Cuando hubo recorrido ya tres reinos, un atardecer llegó a un bosque y se tendió a dormir debajo de un árbol; de súbito, oyó un rumor entre las ramas, al tiempo que una manzana de oro le caía en la mano. Un instante después bajaron volando tres cuervos que, posándose sobre sus rodillas, le dijeron:
—Somos aquellos pequeños cuervos que salvaste de morir de hambre. Cuando, ya crecidos, supimos que andabas en busca de la manzana de oro, cruzamos el mar volando y llegamos hasta el confín del mundo, donde crece el Árbol de la Vida, para traerte la fruta.
Loco de alegría, reemprendió el muchacho el camino de regreso para llevar la manzana de oro a la princesa, la cual no puso ya más pretextos. Partieron la manzana de la vida y se la comieron juntos. Entonces se encendió en el corazón de la doncella un gran amor por su prometido, y vivieron felices hasta una edad muy avanzada.

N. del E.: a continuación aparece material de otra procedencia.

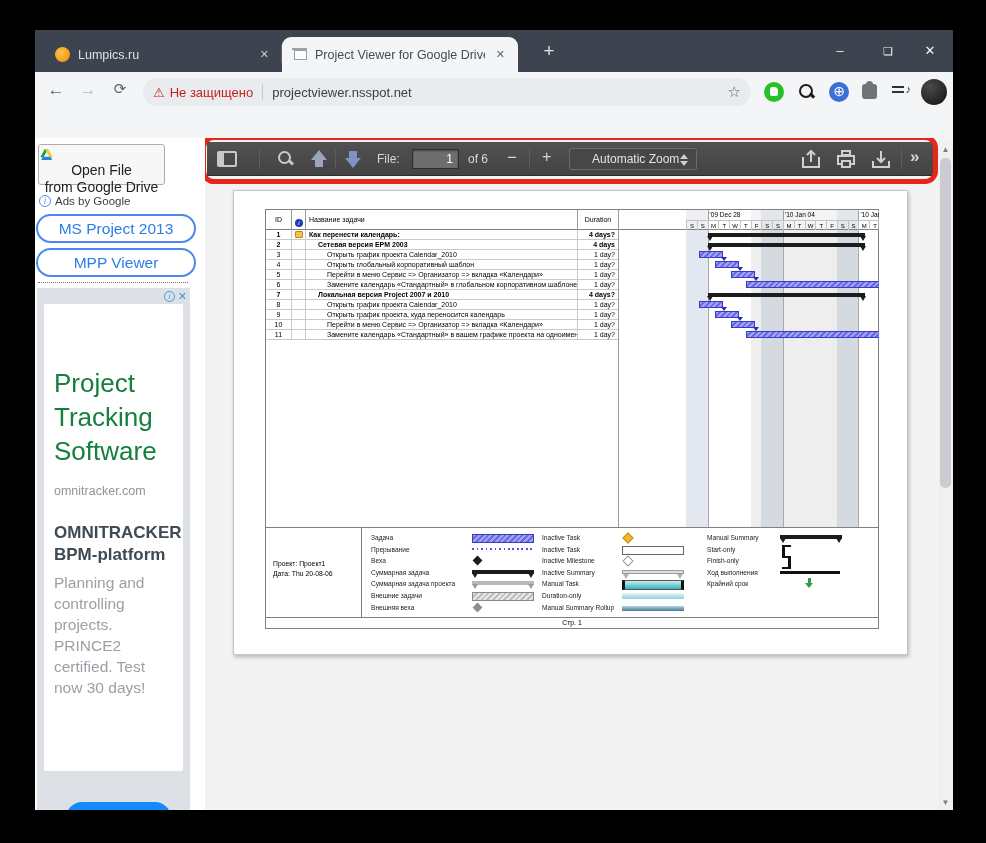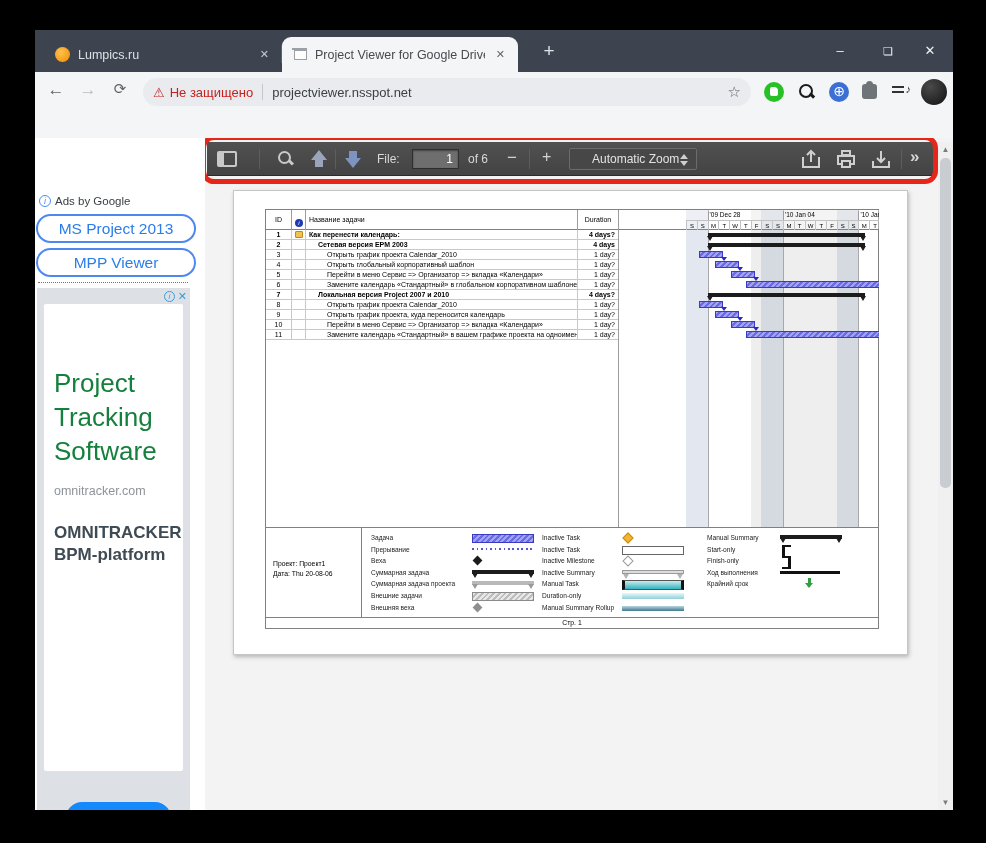--- a/index.html
+++ b/index.html
@@ -253,37 +253,48 @@
     <div class="ricon ic-puzzle"></div>
     <div class="ricon ic-list"></div>
     <div class="ricon avatar"></div>
 
   </div>
 
 
   <div class="content">
 
     <div class="sidebar">
+      <div class="openfile">
+        <div>
+          <svg width="15" height="14" viewBox="0 0 24 21">
+            <polygon points="9.3,1 14.7,1 7.2,14 2,14" fill="#12a347"></polygon>
+            <polygon points="14.7,1 22.5,14.5 17.2,14.5 9.5,1.2" fill="#fcc934"></polygon>
+            <polygon points="6.2,13.3 18.3,13.3 21.1,18.3 3.4,18.3" fill="#2b7de9"></polygon>
+          </svg><span>Open File</span>
+        </div>
+        <div>from Google Drive</div>
+      </div>
       <div class="adsby">
         <span class="i">i</span>
         <span>Ads by Google</span>
       </div>
       <div class="pill pill1">MS Project 2013</div>
       <div class="pill pill2">MPP Viewer</div>
       <div class="dotted"></div>
 
       <div class="adblock">
         <div class="adchoice">
           <span class="i">i</span>
           <span class="x">✕</span>
         </div>
         <div class="adcard">
           <div class="ad-head">Project Tracking Software</div>
           <div class="ad-domain">omnitracker.com</div>
           <div class="ad-title">OMNITRACKER BPM-platform</div>
+          <div class="ad-body">Planning and controlling projects. PRINCE2 certified. Test now 30 days!</div>
         </div>
         <div class="ad-btn"></div>
       </div>
     </div>
 
     <div class="viewer">
 
       <div class="pdfbar">
         <div class="ic-sbar"></div>
         <div class="tb-sep" style="left:52px;"></div>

La paja, la brasa y la alubia
Vivía en un pueblo muy lejano, una anciana que, habiendo recogido un plato de alubias, se disponía a cocerlas. Preparó fuego en la estufa y, para que ardiera más de prisa, lo encendió con un puñado de paja. Al echar las alubias en el puchero, se le cayó una sin que ella lo advirtiera, y fue a parar al suelo, junto a una brizna de paja. Poco después, una brasa saltó del fuego y cayó al lado de otras dos.
Abrió entonces la conversación la paja:
—Amigos, ¿de dónde vienen?
Y respondió la brasa:
—¡Sí que he tenido suerte de poder saltar del fuego! Si no lo hubiera hecho, aquí se acababan mis días. Me habría consumido hasta convertirme en ceniza. Dijo la alubia:
—También yo he salvado el pellejo; porque si la vieja consigue echarme en la olla, a estas horas estaría ya cocida y convertida en puré sin remisión, como mis compañeras.

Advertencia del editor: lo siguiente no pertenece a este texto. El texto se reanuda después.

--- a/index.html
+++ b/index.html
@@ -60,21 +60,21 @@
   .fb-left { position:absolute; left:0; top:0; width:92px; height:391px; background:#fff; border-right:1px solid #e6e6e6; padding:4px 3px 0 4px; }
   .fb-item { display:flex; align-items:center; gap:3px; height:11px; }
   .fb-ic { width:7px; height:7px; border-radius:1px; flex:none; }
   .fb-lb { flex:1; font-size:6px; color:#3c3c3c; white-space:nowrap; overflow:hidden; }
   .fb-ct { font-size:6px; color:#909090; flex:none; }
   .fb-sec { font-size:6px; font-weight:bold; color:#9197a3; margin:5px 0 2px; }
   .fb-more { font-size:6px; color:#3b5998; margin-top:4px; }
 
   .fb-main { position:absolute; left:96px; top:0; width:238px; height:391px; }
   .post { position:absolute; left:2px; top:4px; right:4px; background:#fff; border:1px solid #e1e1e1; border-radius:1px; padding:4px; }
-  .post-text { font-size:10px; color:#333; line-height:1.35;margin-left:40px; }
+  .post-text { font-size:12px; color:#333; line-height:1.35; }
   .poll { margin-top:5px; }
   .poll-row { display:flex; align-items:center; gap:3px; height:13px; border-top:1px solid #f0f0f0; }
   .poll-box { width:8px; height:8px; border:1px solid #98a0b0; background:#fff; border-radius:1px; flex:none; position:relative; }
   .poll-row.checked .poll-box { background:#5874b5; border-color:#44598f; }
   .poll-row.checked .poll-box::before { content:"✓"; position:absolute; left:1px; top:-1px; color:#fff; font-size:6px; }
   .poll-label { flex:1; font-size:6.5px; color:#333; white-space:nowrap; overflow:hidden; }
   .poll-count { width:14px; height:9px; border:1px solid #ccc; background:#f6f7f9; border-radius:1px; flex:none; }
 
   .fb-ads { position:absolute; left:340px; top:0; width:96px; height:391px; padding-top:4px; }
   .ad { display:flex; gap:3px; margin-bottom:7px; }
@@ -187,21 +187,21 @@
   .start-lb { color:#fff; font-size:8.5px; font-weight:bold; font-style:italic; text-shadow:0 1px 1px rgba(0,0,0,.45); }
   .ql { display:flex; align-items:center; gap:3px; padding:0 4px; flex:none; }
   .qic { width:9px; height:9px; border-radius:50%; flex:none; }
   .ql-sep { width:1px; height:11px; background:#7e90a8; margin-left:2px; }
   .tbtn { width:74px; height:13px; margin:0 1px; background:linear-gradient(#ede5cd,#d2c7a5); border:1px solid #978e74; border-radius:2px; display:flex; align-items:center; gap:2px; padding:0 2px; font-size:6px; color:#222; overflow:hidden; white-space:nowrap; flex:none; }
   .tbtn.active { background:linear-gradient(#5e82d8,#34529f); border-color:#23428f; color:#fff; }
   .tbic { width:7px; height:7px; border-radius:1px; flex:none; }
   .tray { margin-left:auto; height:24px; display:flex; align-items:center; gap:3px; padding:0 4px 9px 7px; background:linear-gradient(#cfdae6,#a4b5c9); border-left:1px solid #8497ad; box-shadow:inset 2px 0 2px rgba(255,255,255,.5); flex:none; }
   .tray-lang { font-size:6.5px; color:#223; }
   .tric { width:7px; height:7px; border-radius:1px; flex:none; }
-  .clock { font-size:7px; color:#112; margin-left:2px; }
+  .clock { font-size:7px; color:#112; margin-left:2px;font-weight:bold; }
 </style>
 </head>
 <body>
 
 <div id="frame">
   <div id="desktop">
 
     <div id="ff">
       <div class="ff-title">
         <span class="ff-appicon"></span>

—No habría salido mejor librada yo —terció la paja—. Todas mis hermanas han sido arrojadas al fuego por la vieja, y ahora ya no son más que humo. Sesenta cogió de un puñado para quitarnos la vida. Por fortuna, yo pude deslizarme entre sus dedos.

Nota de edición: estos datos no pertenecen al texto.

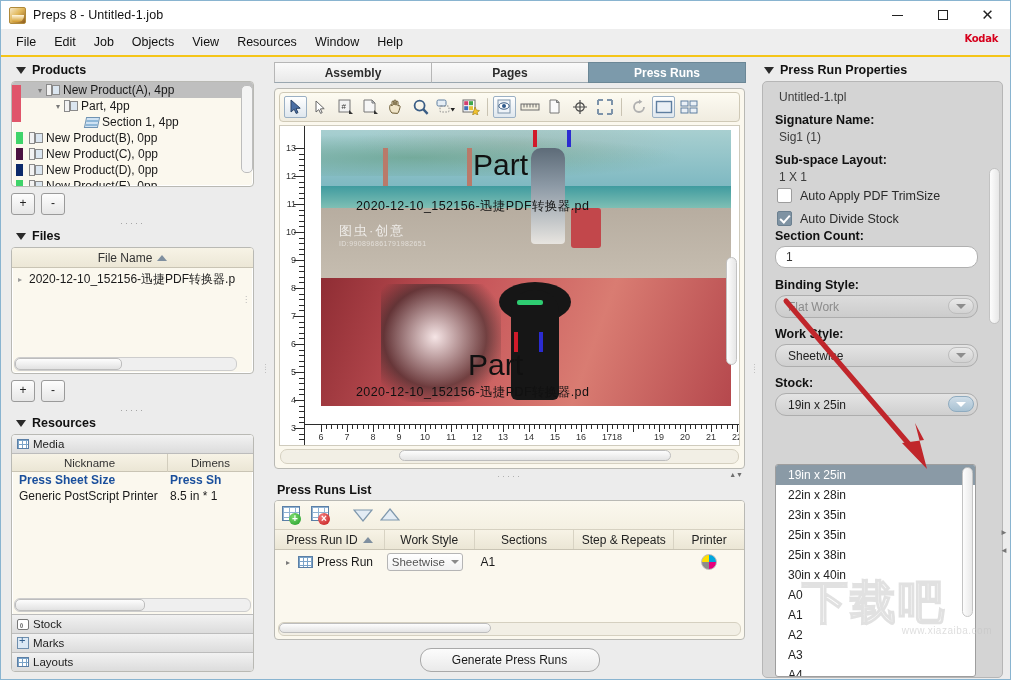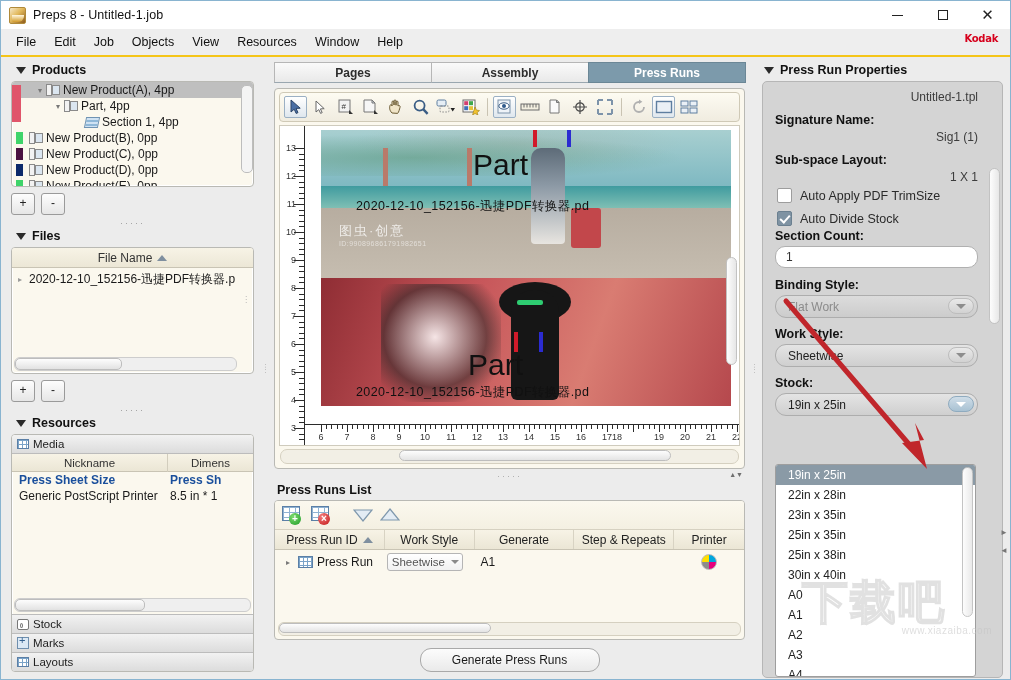--- a/index.html
+++ b/index.html
@@ -214,21 +214,21 @@
   .gen-row{display:flex;justify-content:center;margin-top:8px;}
   .gen-btn{width:178px;height:22px;border:1px solid #a9a9a9;border-radius:11px;
      background:linear-gradient(180deg,#fcfcfc,#eaeaea);display:flex;align-items:center;justify-content:center;
      font-size:12px;color:#1a1a1a;cursor:default;}
 
   
   .right{width:251px;flex:0 0 251px;display:flex;flex-direction:column;padding:0 4px 0 0;box-sizing:border-box;}
   .prop-box{flex:1;margin:0 2px 0 4px;border:1px solid #b6b6b6;border-radius:5px;background:#d4d4d4;
      position:relative;overflow:hidden;}
   .prop-inner{position:absolute;left:0;top:0;right:14px;bottom:0;padding:6px 10px 0 12px;box-sizing:border-box;}
-  .p-val{font-size:12px;color:#3c3c3c;margin:2px 0 9px 4px;text-align:right;}
+  .p-val{font-size:12px;color:#3c3c3c;margin:2px 0 9px 4px;}
   .p-lab{font-size:12.5px;font-weight:bold;color:#111;margin:0 0 3px;}
   .chk-row{display:flex;align-items:center;gap:8px;margin:3px 0 3px 2px;font-size:12.5px;color:#2b2b2b;}
   .chk{width:15px;height:15px;border:1px solid #9d9d9d;border-radius:2px;background:#fff;box-sizing:border-box;}
   .chk.on{background:#7f93a3;border-color:#6b8090;position:relative;}
   .chk.on:after{content:"";position:absolute;left:4px;top:1px;width:4px;height:8px;border:solid #fff;
      border-width:0 2px 2px 0;transform:rotate(42deg);}
   .tfield{height:20px;border:1px solid #b0b0b0;border-radius:10px;background:#fff;
      display:flex;align-items:center;padding:0 10px;font-size:12px;color:#333;margin:3px 0 10px;}
   .combo{height:21px;border:1px solid #adadad;border-radius:11px;position:relative;
      display:flex;align-items:center;padding:0 32px 0 12px;font-size:12px;color:#222;margin:3px 0 9px;
@@ -425,22 +425,22 @@
       </div>
     </div>
 
     <div class="vsplit">
         <span class="d">····</span>
       </div>
 
     <div class="center">
 
       <div class="tabs">
+        <div class="tab">Assembly</div>
         <div class="tab">Pages</div>
-        <div class="tab">Assembly</div>
         <div class="tab active">Press Runs</div>
       </div>
 
       <div class="canvas-box">
 
         <div class="ctoolbar">
           <div class="tb on">
             <svg width="14" height="16" viewBox="0 0 14 16">
                 <path d="M2 1 L2 13 L5.2 10.2 L7.2 14.5 L9 13.6 L7 9.4 L11.2 9.2 Z" fill="#4a6fa5" stroke="#2d4566" stroke-width="1"></path>
               </svg>
@@ -797,21 +797,21 @@
               <path d="M10 1 L19 12 H1 Z" fill="#e3ecf4" stroke="#7f98ad" stroke-width="1.2"></path>
             </svg>
         </div>
 
         <div class="prl-head">
           <div class="c" style="width:110px">
             <span>Press Run ID</span>
             <span class="up-tri"></span>
           </div>
           <div class="c" style="width:90px">Work Style</div>
-          <div class="c" style="width:100px">Generate</div>
+          <div class="c" style="width:100px">Sections</div>
           <div class="c" style="width:100px">Step &amp; Repeats</div>
           <div class="c" style="width:70px;border-right:none">Printer</div>
         </div>
 
         <div class="prl-row">
           <div class="c" style="width:110px;padding-left:7px;gap:4px">
             <span class="exp">▸</span>
             <span class="grid-ic" style="width:15px;height:12px"></span>
             <span>Press Run</span>
           </div>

—¿Y qué vamos a hacer ahora? —preguntó el carbón.
—A mí me parece —propuso la alubia—, que puesto que tuvimos la buena fortuna de escapar de la muerte, sigamos reunidos los tres en amistosa compañía. Y para evitar que nos ocurra aquí algún otro percance, nos marcharemos juntos a otras tierras.
Este plan le gustó a las otras dos, y todos se pusieron en camino. Al cabo de un rato, llegaron a la orilla de un arroyuelo y, como no había puente ni pasarela, no sabían como cruzarlo. Pero a la paja se le ocurrió una idea:
—Yo me echaré al a través, y haré de puente para que pasen ustedes.
Y así, se tendió la paja de orilla a orilla, y la brasa, que por naturaleza era fogosa, se apresuró a aventurarse por el nuevo puente. Pero cuando estuvo a la mitad, oyendo el murmullo del agua bajo sus pies, sintió miedo y se paró, sin atreverse a dar un paso más.
La paja comenzó a arder y, partiéndose en dos, cayó al arroyo, arrastrando al brasa que, con un chirrido, expiró al tocar el agua.
La alubia que, prudente, se había quedado en la orilla, no pudo contener la risa ante la escena, y tales fueron sus carcajadas, que reventó.
También habría acabado allí su existencia; pero quiso la suerte que un sastre que iba de viaje se detuviese a descansar a la orilla del riachuelo. Como era hombre de corazón compasivo, sacó hilo y aguja y le cosió el desgarrón.